Theatre Camp

Theatre Camp by Molly Gordon and Nick Leiberman

I was never one for glee. I tried a few times at acting. I was guard three in wyrd sisters. I get the odd line. The one time I tried genuinely dramatic acting with my new university, there was a mass audition day at the Ebdlam theatre. I only did what I did because I was a massive fan of Eric Bogosian and the film. But My brief stint as Nasir Chowdhry and benign taken for granted will stick with me and any decisions I make in the future. At least comedy had idiots who only did their time. The idea of six weeks with idiots in rehearsals. No.

The theatre camp takes all those idiots and places them in a thoroughly unapologetic light.

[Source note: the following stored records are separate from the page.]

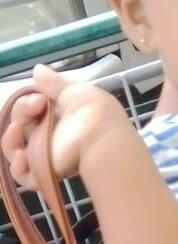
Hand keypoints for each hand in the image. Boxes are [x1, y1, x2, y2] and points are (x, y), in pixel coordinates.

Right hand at [1, 64, 129, 189]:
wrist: (101, 133)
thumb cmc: (92, 110)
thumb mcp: (74, 90)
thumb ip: (53, 83)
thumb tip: (37, 69)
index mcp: (57, 117)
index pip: (30, 110)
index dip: (27, 101)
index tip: (38, 96)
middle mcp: (49, 136)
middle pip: (20, 125)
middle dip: (22, 111)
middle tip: (37, 104)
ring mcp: (46, 155)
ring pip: (15, 150)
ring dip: (10, 139)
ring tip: (16, 129)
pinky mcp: (45, 173)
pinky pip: (23, 174)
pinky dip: (17, 166)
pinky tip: (22, 154)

The vanity, awkwardness, and self-consciousness masked as professionalism are brought to the fore. It’s an excellent mockumentary for taking all the things that don’t sit well with a younger cast and throwing them in your face.

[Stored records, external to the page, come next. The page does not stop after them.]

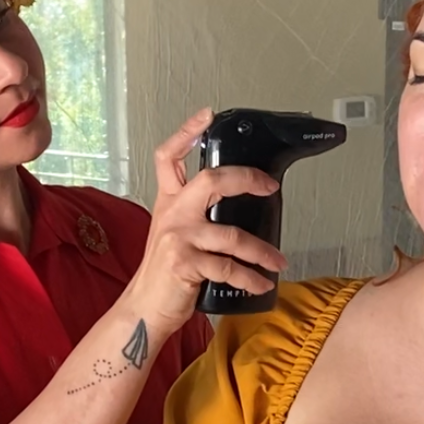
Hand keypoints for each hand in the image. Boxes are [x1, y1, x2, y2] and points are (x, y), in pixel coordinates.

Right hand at [126, 108, 285, 334]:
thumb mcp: (174, 234)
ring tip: (278, 261)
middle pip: (212, 180)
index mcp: (169, 202)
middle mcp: (172, 214)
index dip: (186, 132)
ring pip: (232, 235)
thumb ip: (196, 215)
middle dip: (246, 179)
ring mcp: (178, 238)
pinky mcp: (185, 263)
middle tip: (270, 186)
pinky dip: (251, 277)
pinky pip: (228, 267)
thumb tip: (237, 206)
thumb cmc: (165, 273)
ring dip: (262, 251)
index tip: (207, 115)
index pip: (169, 157)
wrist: (145, 308)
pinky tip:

The story itself is a by-the-numbers plot on one level. The family’s black sheep comes to take the reins of the theatre group and has to fight with his conscience and sense of belonging at the same time as the seductive allure of the evil corp and their femme fatale while putting a show together. It’s nothing you have not seen before in the ‘let’s just use the magic of theatre and save the theatre by putting on the show ourselves’, complete with twists on the formula that make it stick in your guts and much more.

But it’s the ensemble level of the mockumentary while Joan, still…the semi-memorial musical for the camp owner, dabbles in poor taste, and we see the groups gel and fall apart. My favourite is Rebecca-Diane, facing the inevitable fate many of us have faced. Being ourselves and sticking up for ourselves against some guy, having the story being we have hurt that guy’s feelings! Joan’s influencer son Troy only has a certain sense of class to contend with, not his future. But Rebecca Diane is channelling her thoughts and joans at points.

As I went on, I knew there would be a mockumentary for adults. I was thinking more of a spinal tap than parks and recs, but I knew I should kerb my enthusiasm regarding the musical element—however, one parent who didn’t get the memo brought in a group of 7-9-year-old girls. I was anxious about how this would go. I was surprised at how attentive they were once the film began. They took in the relationships; frankly, the show’s kids get the best lines; you don’t need a tea stick for their concerns.

I was taken aback by how the sweetest elements all had a dark heart and was thrilled with the bleakness channelled while the show business kept smiling. Get a ticket for the front row ASAP.